• **Textauszug**:
***

Hierbei kann es sich freilich auch um ein Versehen oder eine zu strenge Auslegung am Wortlaut meinerseits handeln. Sollte die Bundesregierung jedoch tatsächlich kumulativ eine Einwilligung als eine gesetzliche Grundlage für die Datenverarbeitung erforderlich halten, so dürfte dies gegen europäisches Recht verstoßen.

Der europäische Gerichtshof hat bereits im Jahre 2011 (C-468/10 und C-469/10) zu Art. 7 der Datenschutzrichtlinie (RL 95/46 EG), der die möglichen Grundlagen einer Datenverarbeitung festlegt, entschieden, dass die Mitgliedstaaten weder neue Grundsätze in Bezug auf die Zulässigkeit der Verarbeitung personenbezogener Daten neben Art. 7 der Richtlinie 95/46 einführen, noch zusätzliche Bedingungen stellen dürfen, die die Tragweite eines der sechs in diesem Artikel vorgesehenen Grundsätze verändern würden. Möchte die Bundesregierung jedoch kumulativ sowohl die Einwilligung als auch eine gesetzliche Erlaubnis für die Zulässigkeit des Umgangs mit personenbezogenen Daten im vernetzten Fahrzeug vorsehen, dürfte dies eine zusätzliche Bedingungen im Sinne des Urteils des europäischen Gerichtshofs darstellen. Die Erfüllung von zwei möglichen Zulässigkeitsalternativen würden verpflichtend zusammengefasst.

***

• **Datenauszug**:
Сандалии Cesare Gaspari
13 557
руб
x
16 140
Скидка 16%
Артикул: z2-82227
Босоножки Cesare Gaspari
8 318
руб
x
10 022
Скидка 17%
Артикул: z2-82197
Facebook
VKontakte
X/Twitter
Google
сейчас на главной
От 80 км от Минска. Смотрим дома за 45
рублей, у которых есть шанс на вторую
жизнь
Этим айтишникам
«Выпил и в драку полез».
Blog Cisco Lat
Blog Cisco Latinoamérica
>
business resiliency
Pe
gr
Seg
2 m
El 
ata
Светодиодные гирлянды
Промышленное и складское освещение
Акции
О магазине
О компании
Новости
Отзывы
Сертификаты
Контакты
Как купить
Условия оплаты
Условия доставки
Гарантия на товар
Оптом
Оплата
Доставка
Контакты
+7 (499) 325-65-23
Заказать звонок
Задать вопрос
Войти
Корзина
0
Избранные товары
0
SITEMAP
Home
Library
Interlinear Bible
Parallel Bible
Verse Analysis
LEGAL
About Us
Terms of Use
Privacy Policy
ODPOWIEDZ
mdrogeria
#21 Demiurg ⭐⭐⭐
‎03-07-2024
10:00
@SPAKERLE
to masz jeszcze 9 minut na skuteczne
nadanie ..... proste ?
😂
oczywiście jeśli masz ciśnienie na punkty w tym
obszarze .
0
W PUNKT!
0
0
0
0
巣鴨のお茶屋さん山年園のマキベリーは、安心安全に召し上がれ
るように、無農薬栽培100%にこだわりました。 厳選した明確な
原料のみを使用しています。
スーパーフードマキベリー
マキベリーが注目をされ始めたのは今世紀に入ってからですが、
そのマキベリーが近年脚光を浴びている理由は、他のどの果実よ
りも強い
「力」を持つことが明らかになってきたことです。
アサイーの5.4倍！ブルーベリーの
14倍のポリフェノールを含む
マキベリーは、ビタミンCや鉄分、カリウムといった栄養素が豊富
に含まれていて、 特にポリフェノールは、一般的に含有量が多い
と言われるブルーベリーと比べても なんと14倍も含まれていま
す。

***

• **Aufgabenstellung**: Gib den Abschnitt des Textauszugs über die Datenverarbeitung im vernetzten Fahrzeug von „Hierbei kann es“ bis einschließlich „europäisches Recht verstoßen.“ wortgetreu aus. Die Einträge stammen aus einer anderen Quelle.

• **Lösung**:
Hierbei kann es sich freilich auch um ein Versehen oder eine zu strenge Auslegung am Wortlaut meinerseits handeln. Sollte die Bundesregierung jedoch tatsächlich kumulativ eine Einwilligung als eine gesetzliche Grundlage für die Datenverarbeitung erforderlich halten, so dürfte dies gegen europäisches Recht verstoßen.